The first Museum Monday of  2017 is  lucky number 62! A fine early pair of embroidered lady's undersleeves. I love undersleeves~any lady could own a pair, and a lady of fashion would have several, even dozens of pairs. Undersleeves were worn, you guessed it, under the sleeve~ but not just the big bell sleeves folks usually think of. Undersleeves were a wardrobe necessity, and were worn as a barrier between ones skin and dress sleeve on both short and long sleeves and everywhere inbetween. Of coarse undersleeves provide the perfect canvas for a Lady of means to showcase her own hand embroidery, or super fine handwork hired out, if she was not so skilled, but heavy in the pocketbook! 
This pair of sleeves measure 18" long and are hand embroidered with narrow casing at the top edge for drawstring. Some sleeves were tack stitched into the gowns they were worn with, but most were just tied high up on the arm with a drawstring.
I left the pictures large so you can click on them and enlarge to see details. Many fashion periodicals of the time included embroidery patterns for undersleeves in their publications. This set is unique from all the other sets I have~ at its cuff end is an embroidered frill gathered into a fixed embroidered band. By fixed, I mean, there is no button or hook/loupe adjustment~ it is a solid, 9" embroidered band. 

The embroidery is wonderful and petite~ a tambour hook has been used to work the vines and flowers, and to outline all the circles one can see. The circles are filled with satin stitch, with flower centers being made into eyelets giving the whole flounce a  light, airy feel.

Open centers of the flowers let a bit of skin show thru~

These sleeves are made of muslin~ muslin in the 19th c was very light and sheer~ not like the heavy coarse muslin we buy at the fabric store today.

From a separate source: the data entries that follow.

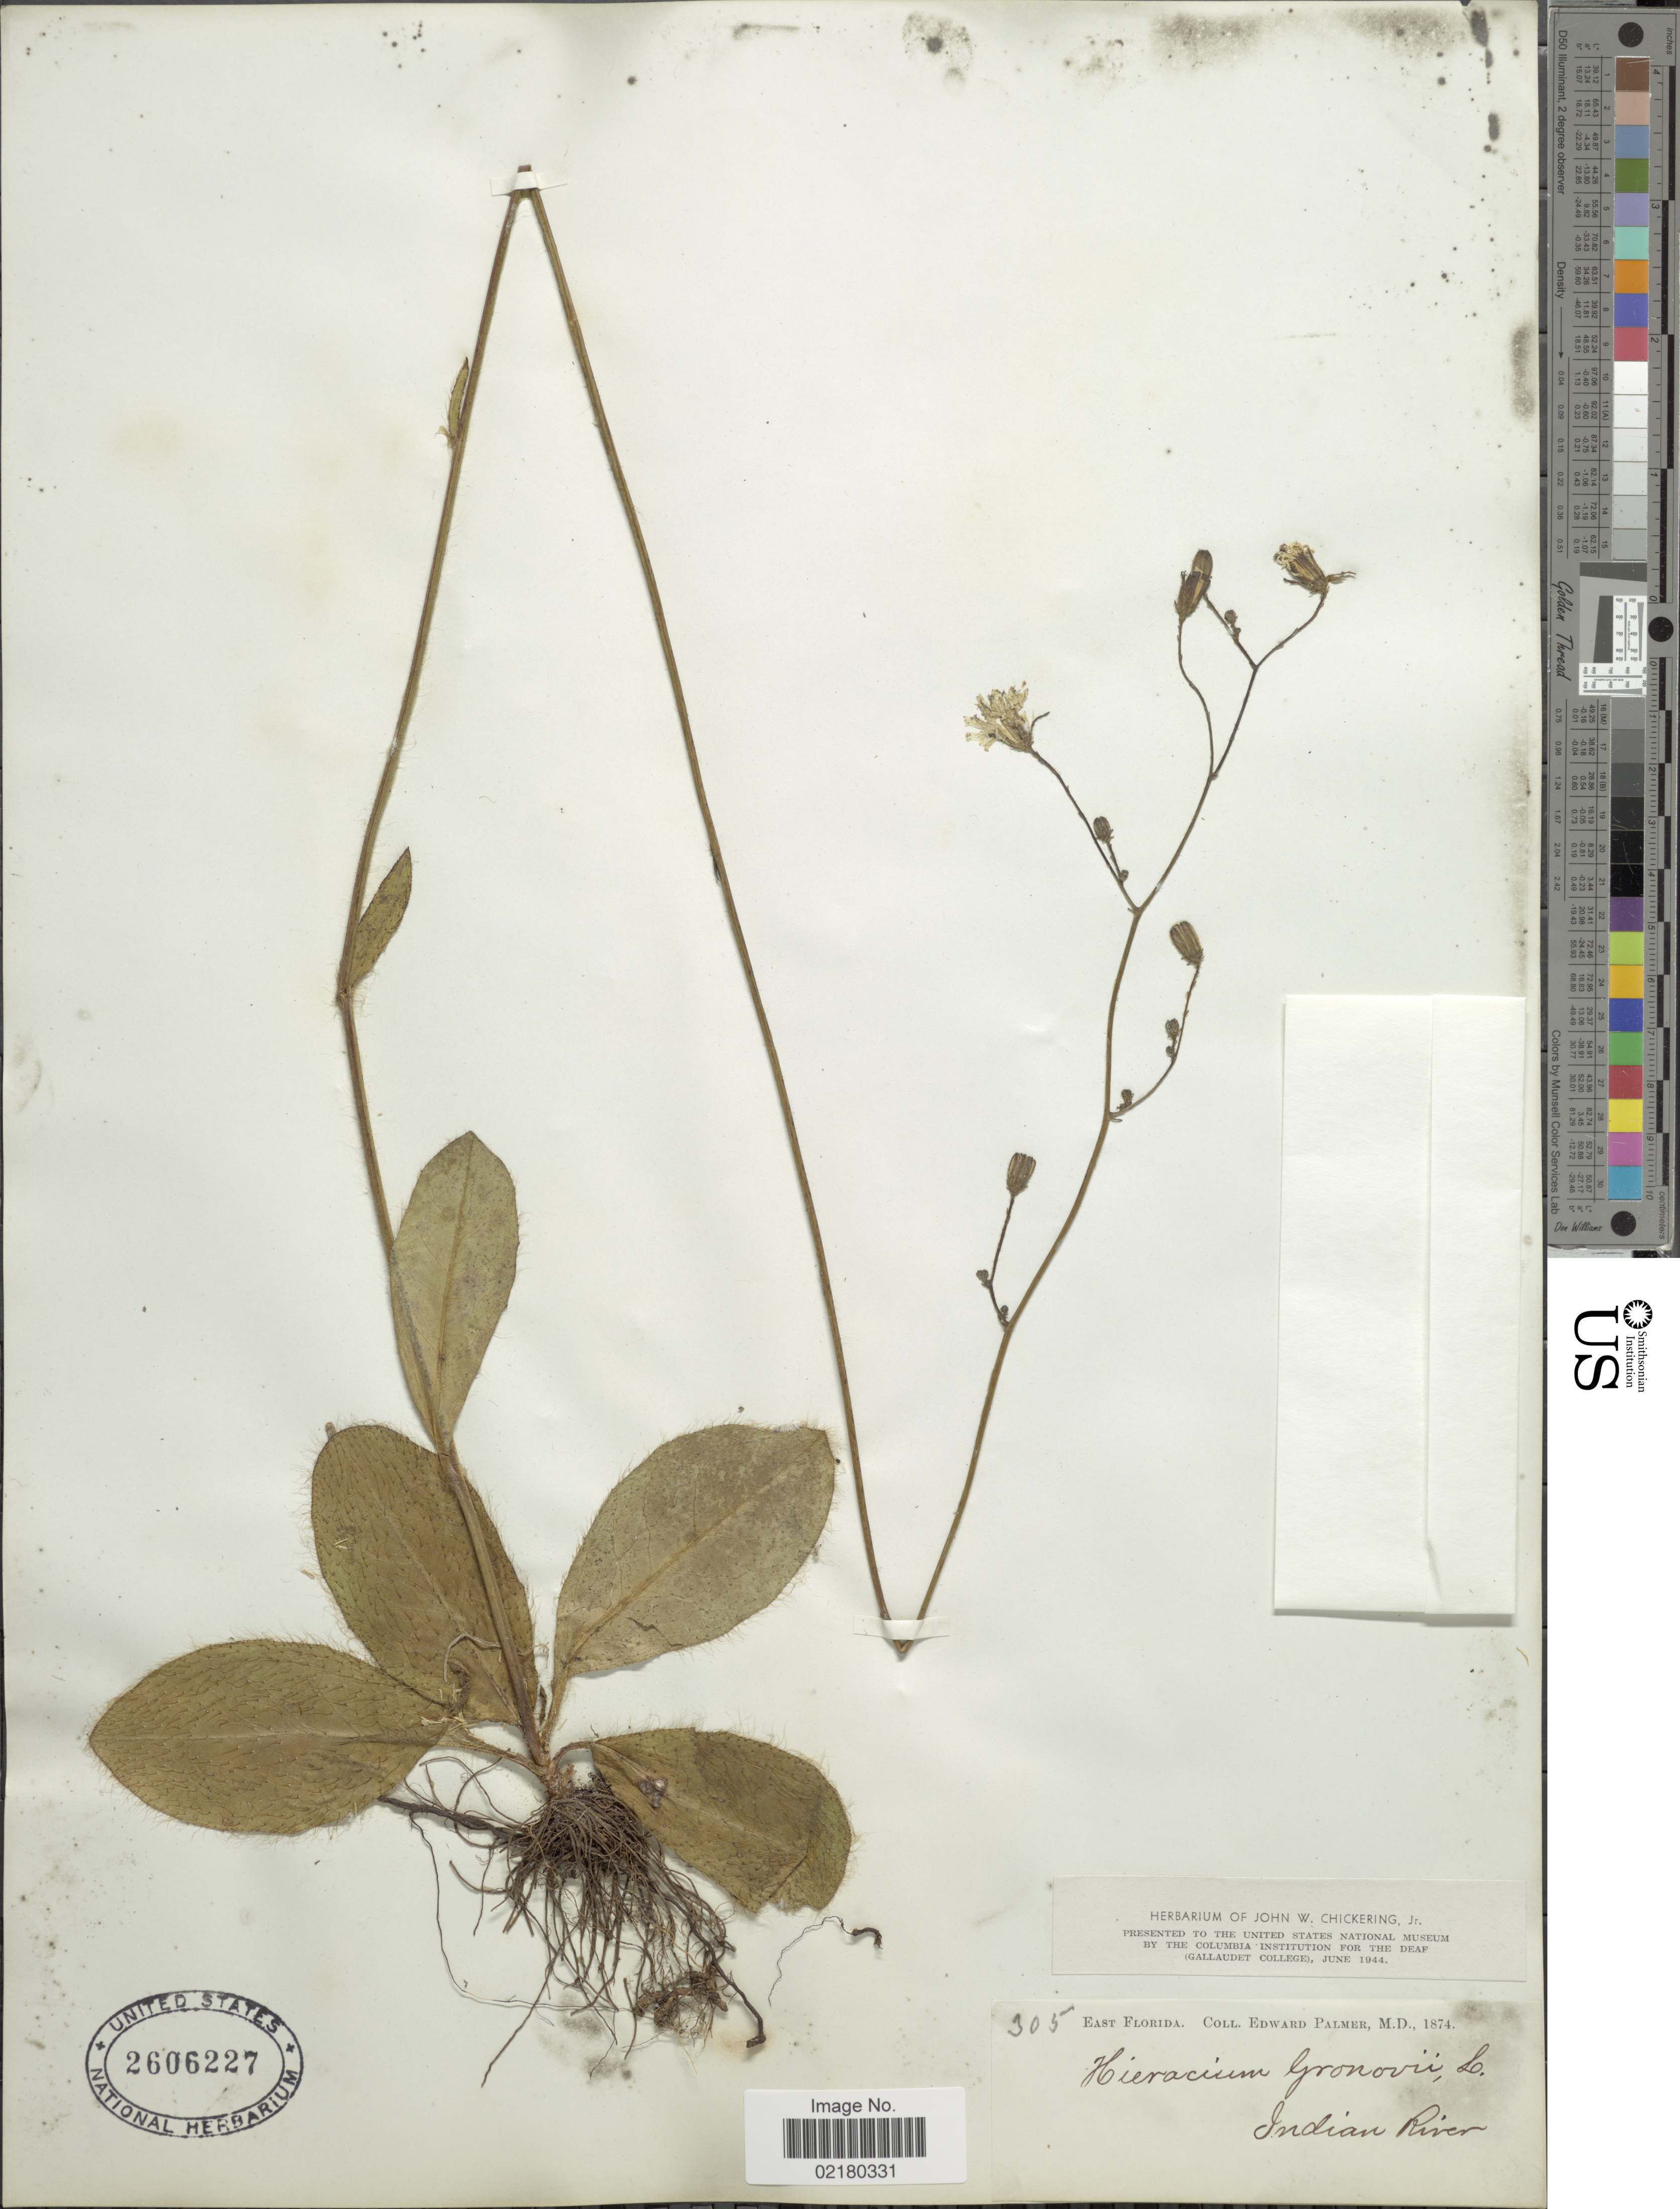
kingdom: Plantae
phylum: Tracheophyta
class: Magnoliopsida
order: Asterales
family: Asteraceae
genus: Hieracium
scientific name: Hieracium gronovii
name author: L.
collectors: E. Palmer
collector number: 305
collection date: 1874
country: United States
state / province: Florida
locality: East Florida, Indian River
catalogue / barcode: US 2606227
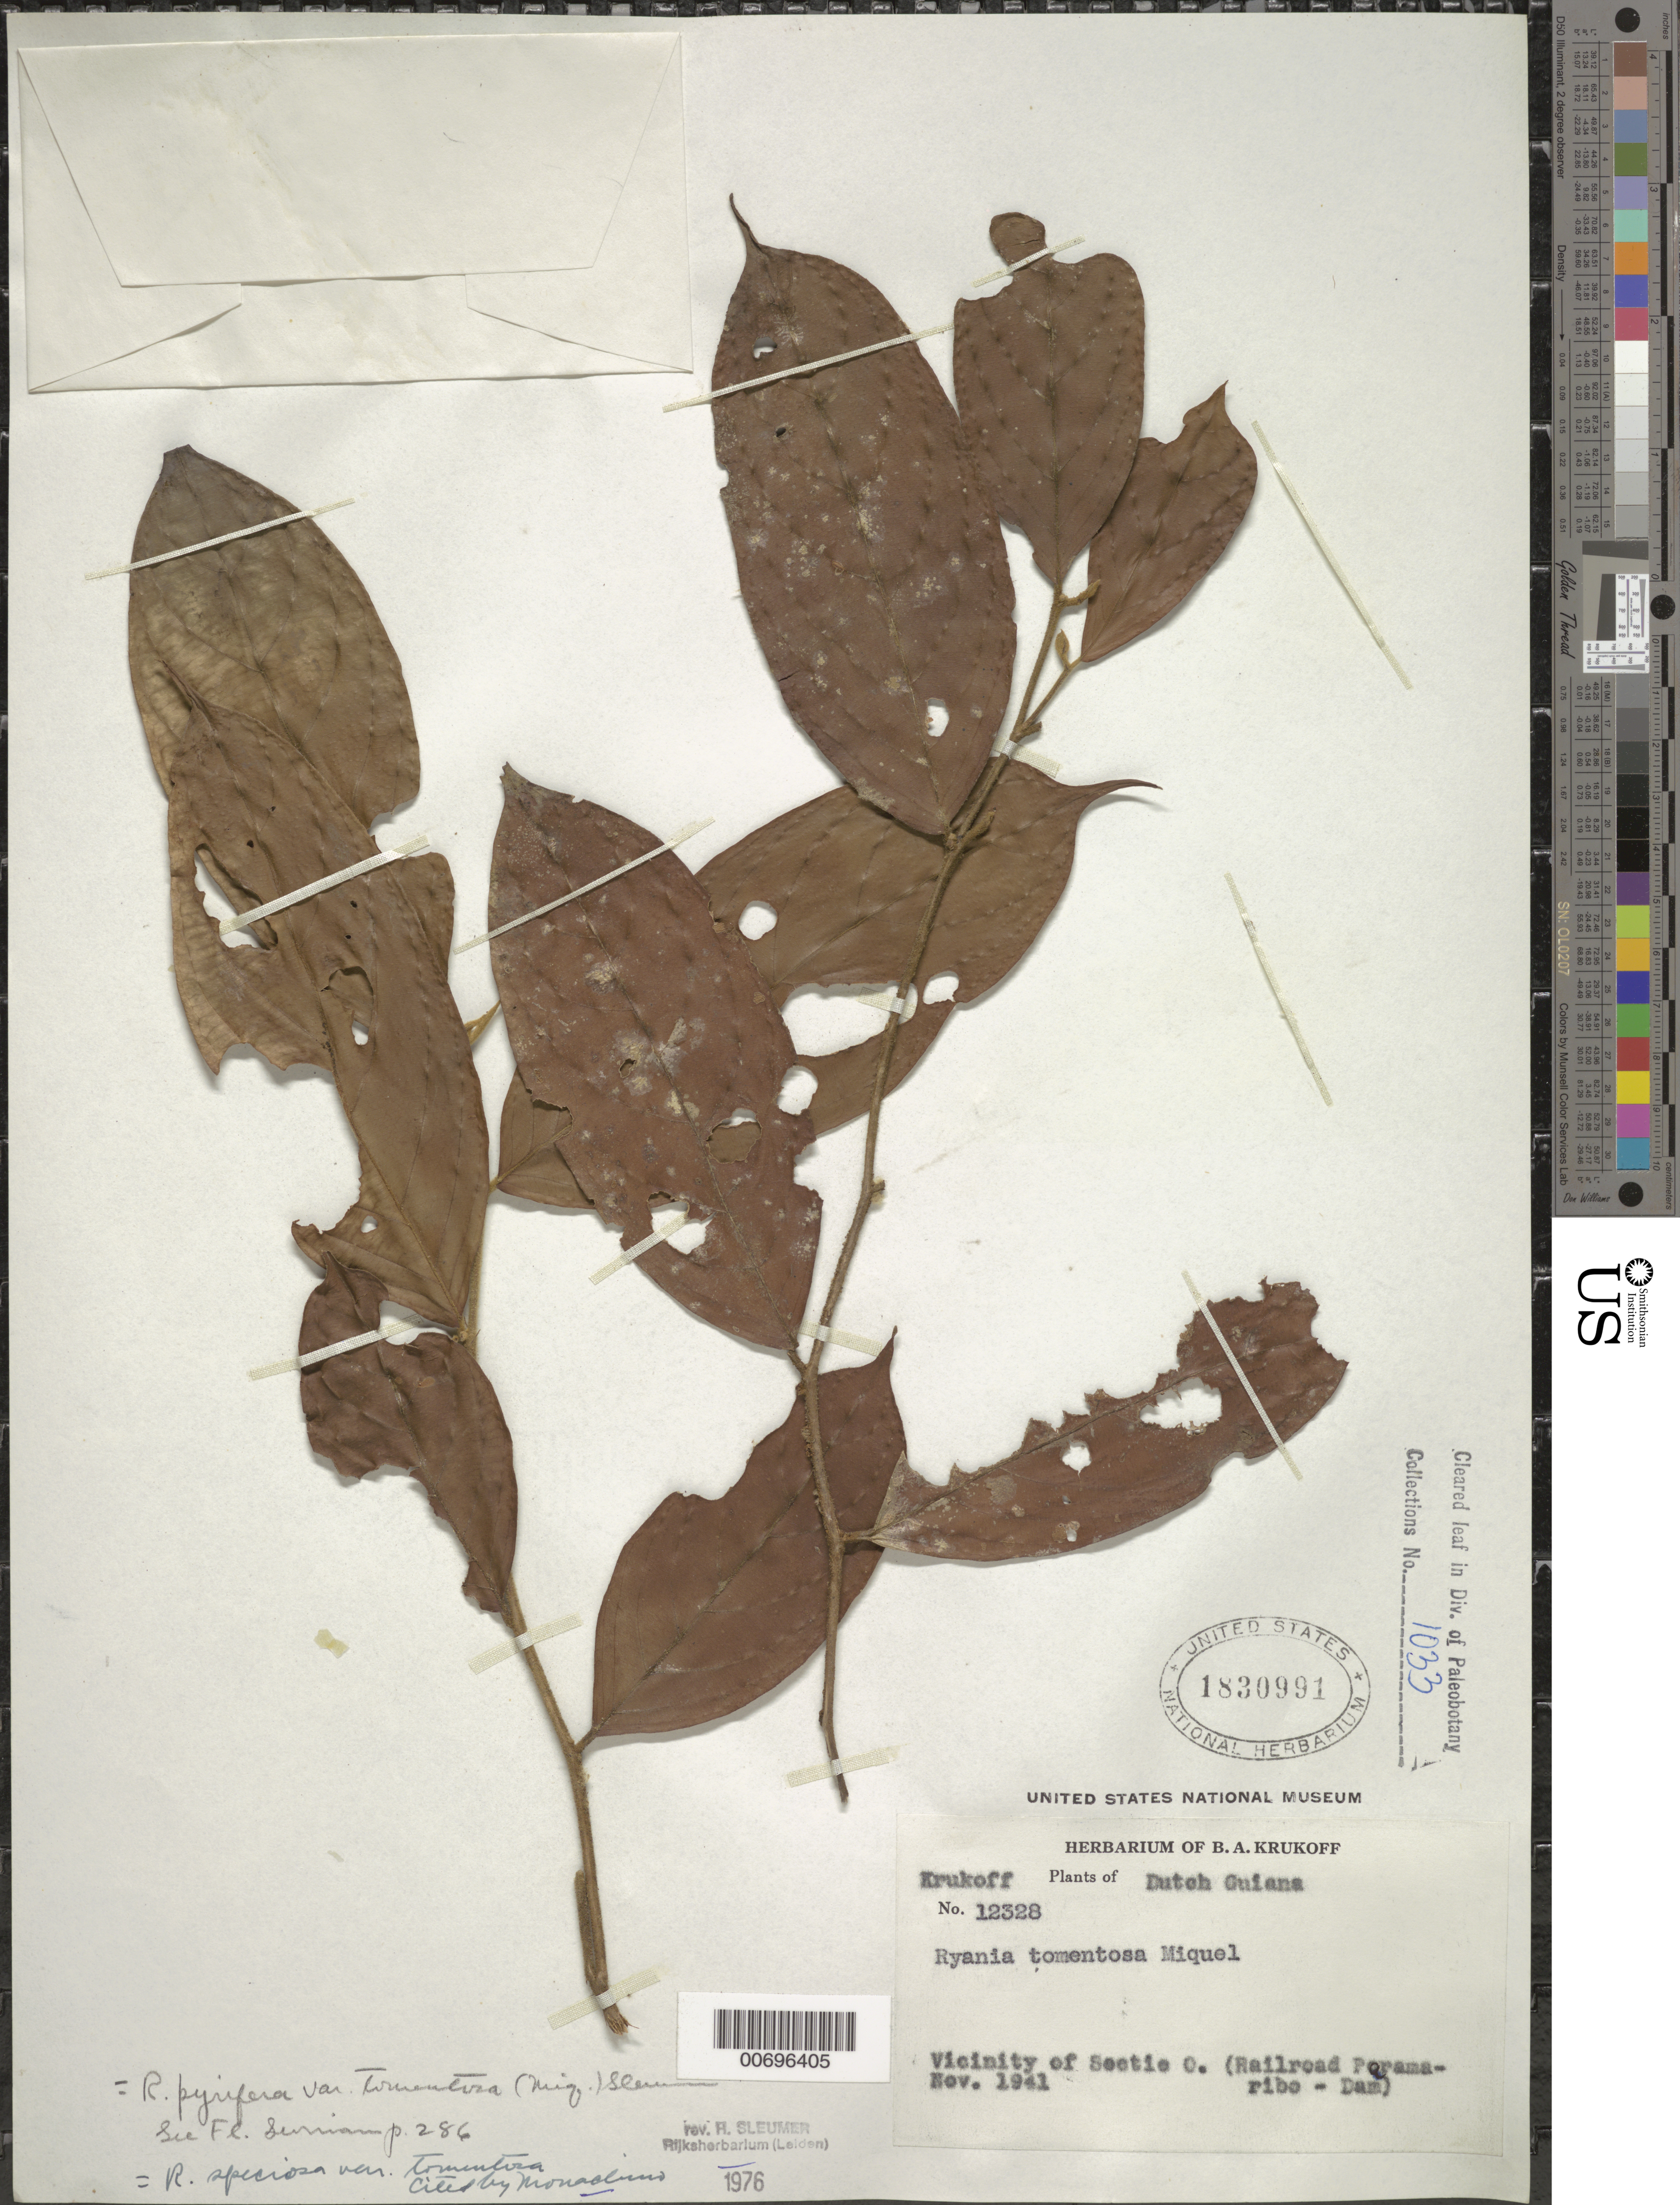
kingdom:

Looking to the back of the undersleeve, we can appreciate the whole design of the embroidery~ these sleeves were not a cheap machine embroidered flounce hastily set into an insertion of the same....these sleeves were designed as sleeves~ with the fancy embroidery to the front, and to the back, the design tapers to a narrow edging to save precious time and thread for the worker.

 Not only is the flounce its own shaped design, but so it the band~ looking at the center back seam we can see the embroidery was worked as a 9" band and then stitched together~ not cut down from a larger strip of embroidery.